Because the Court has held that there is a genuine issue of material fact as to whether Conley used objectively unreasonable force against Mileham, subjecting him to an unlawful seizure in violation of the Fourth Amendment, and because the Court holds that Mileham's rights were clearly established at the time of the alleged conduct, the Court denies Conley the protection of qualified immunity. The claim against him under § 1983 will proceed to trial.
B. Summary Judgment is warranted as to Mileham's state law Claims Against Swierkosz But Not Conley.
In addition to his Fourth Amendment claims, Mileham asserted state law claims against Conley and Swierkosz for assault and battery. (ECF No. 37, ¶¶ 62-66). Under Pennsylvania law, “an assault is an intentional attempt by force to do an injury to the person of another, and a battery is committed whenever the violence menaced in an assault is actually done, though in ever so small a degree, upon the person.” Renk v. City of Pittsburgh, 641 A.2d 289, 293 (Pa. 1994) (internal quotation omitted). An officer is permitted to use an amount of force reasonable under the circumstances to effectuate a lawful arrest. “The reasonableness of the force ... determines whether the police officer's conduct constitutes an assault and battery.” Russoli v. Salisbury Township, 126 F.Supp.2d 821, 870 (E.D. Pa. 2000) (internal quotation marks and citation omitted).
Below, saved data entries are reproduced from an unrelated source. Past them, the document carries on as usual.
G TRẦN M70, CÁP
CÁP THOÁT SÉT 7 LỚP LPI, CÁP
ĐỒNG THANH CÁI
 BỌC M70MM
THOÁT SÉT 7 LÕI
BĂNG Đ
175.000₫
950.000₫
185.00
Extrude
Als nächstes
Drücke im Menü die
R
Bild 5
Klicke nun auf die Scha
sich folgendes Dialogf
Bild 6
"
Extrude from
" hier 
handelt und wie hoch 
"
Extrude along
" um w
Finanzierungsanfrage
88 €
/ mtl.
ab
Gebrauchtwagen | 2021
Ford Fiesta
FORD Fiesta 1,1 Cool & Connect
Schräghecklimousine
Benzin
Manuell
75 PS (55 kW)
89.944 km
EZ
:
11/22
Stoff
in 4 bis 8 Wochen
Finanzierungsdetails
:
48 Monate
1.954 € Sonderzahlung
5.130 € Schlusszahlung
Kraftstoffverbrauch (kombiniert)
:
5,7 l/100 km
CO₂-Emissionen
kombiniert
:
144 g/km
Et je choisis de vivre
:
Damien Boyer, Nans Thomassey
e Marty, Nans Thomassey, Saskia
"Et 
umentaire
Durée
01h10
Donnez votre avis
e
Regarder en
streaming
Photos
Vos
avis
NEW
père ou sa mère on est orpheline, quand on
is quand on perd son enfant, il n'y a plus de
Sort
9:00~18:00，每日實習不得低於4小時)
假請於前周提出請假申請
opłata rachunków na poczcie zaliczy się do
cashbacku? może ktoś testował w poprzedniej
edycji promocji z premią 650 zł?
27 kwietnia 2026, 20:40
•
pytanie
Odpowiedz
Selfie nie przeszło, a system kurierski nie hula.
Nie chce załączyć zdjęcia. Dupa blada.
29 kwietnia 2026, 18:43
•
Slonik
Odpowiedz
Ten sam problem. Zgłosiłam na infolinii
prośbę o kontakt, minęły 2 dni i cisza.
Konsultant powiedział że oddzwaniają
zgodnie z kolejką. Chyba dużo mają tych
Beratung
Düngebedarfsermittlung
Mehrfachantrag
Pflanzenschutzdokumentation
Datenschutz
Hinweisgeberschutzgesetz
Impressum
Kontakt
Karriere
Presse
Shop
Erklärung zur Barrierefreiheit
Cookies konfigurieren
The Court resolves Defendants' motion on the state law claims the same way it did for Mileham's claim under § 1983. The determination turns on whether Defendants' conduct was objectively reasonable under the circumstances. As explained above, no reasonable jury could find that the conduct alleged against Swierkosz was objectively unreasonable. On the other hand, there are a number of issues of material fact with respect to Conley's conduct. As such, summary judgment on Mileham's state law claims will be granted as to Swierkosz but denied as to Conley.
IV. Conclusion
For the reasons set forth above, Defendants' Motion for Summary Judgment (ECF No. 89) will be granted as to all claims against Swierkosz and denied as to all claims against Conley. The claims against Conley will proceed to trial. Orders of Court will follow.